[Collection entries]
--- --- ---
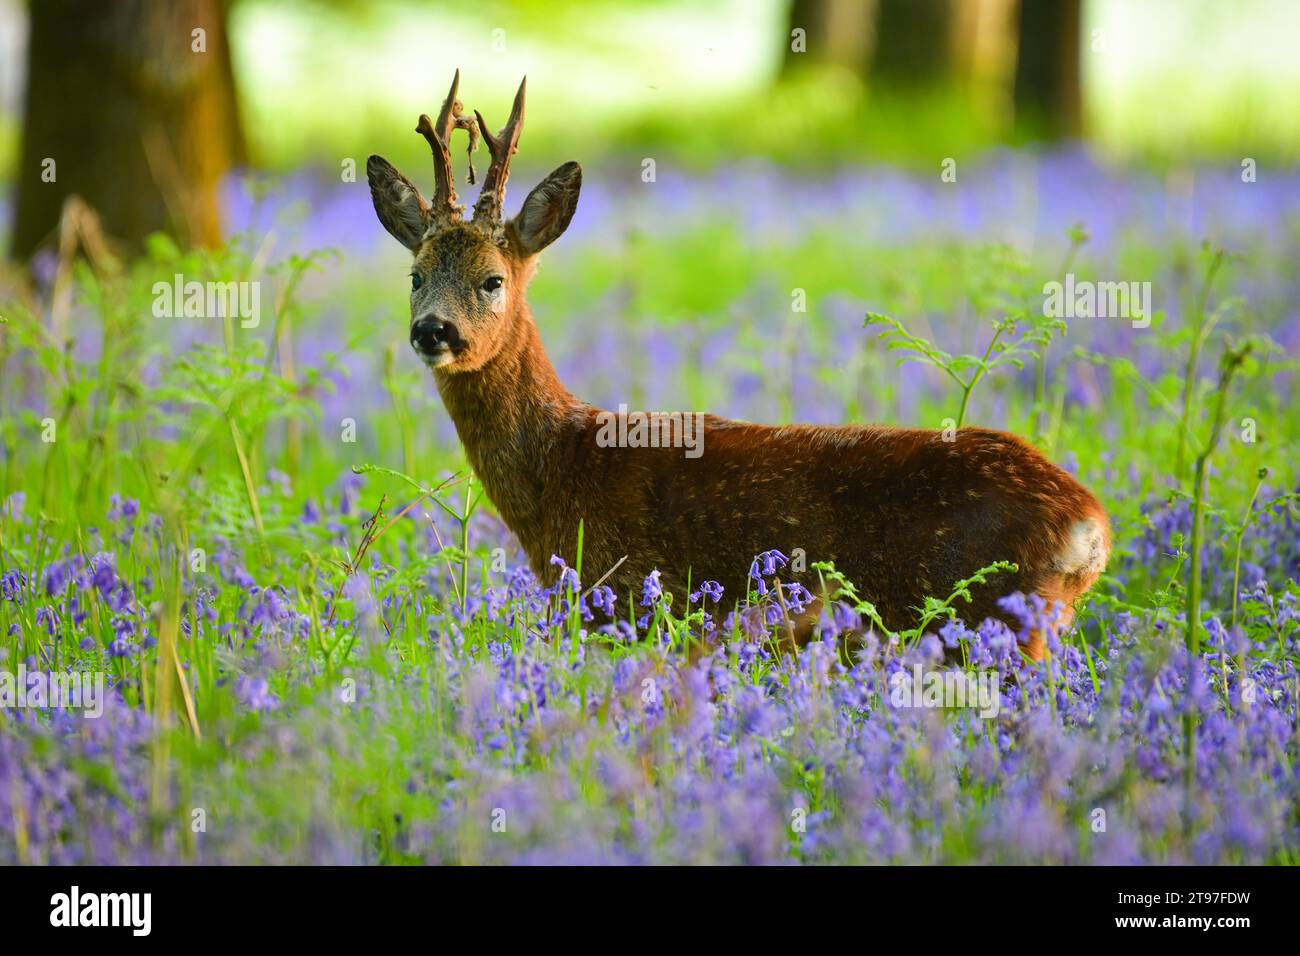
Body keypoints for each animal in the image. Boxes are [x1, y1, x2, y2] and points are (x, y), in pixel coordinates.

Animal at [366, 74, 1107, 660]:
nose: (433, 330)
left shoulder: (628, 601)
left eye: (492, 280)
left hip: (989, 622)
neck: (561, 473)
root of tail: (1091, 525)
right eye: (415, 275)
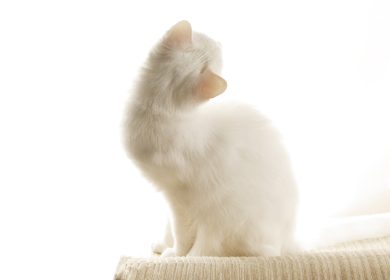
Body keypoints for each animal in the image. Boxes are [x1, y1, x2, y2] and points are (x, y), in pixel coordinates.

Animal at [123, 20, 390, 258]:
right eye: (213, 45)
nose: (221, 41)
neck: (156, 111)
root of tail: (289, 238)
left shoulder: (179, 197)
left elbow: (181, 234)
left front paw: (175, 254)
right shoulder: (168, 196)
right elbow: (169, 228)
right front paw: (163, 245)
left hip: (224, 219)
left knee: (223, 250)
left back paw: (192, 256)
--- --- ---
◆ Task to complete
Before copying, set the pictures aside; then give the records again exactly.

◆ Answer to this problem
Body keypoints for each animal in the image. Boxes are [x1, y1, x2, y2] and points are (x, y), in pixel coordinates.

Animal at [366, 74, 1107, 660]:
nose: (433, 330)
left shoulder: (628, 601)
left eye: (492, 280)
left hip: (989, 622)
neck: (561, 473)
root of tail: (1091, 525)
right eye: (415, 275)
Body keypoints for each animal in the image. Boxes are [x1, y1, x2, y2] and points are (x, y), in pixel coordinates.

Animal at [123, 20, 390, 258]:
right eye: (213, 45)
nose: (221, 41)
neck: (156, 111)
root of tail: (289, 238)
left shoulder: (179, 197)
left elbow: (181, 234)
left front paw: (175, 254)
right shoulder: (168, 196)
right elbow: (169, 228)
right front paw: (163, 245)
left hip: (224, 219)
left knee: (223, 250)
left back paw: (192, 256)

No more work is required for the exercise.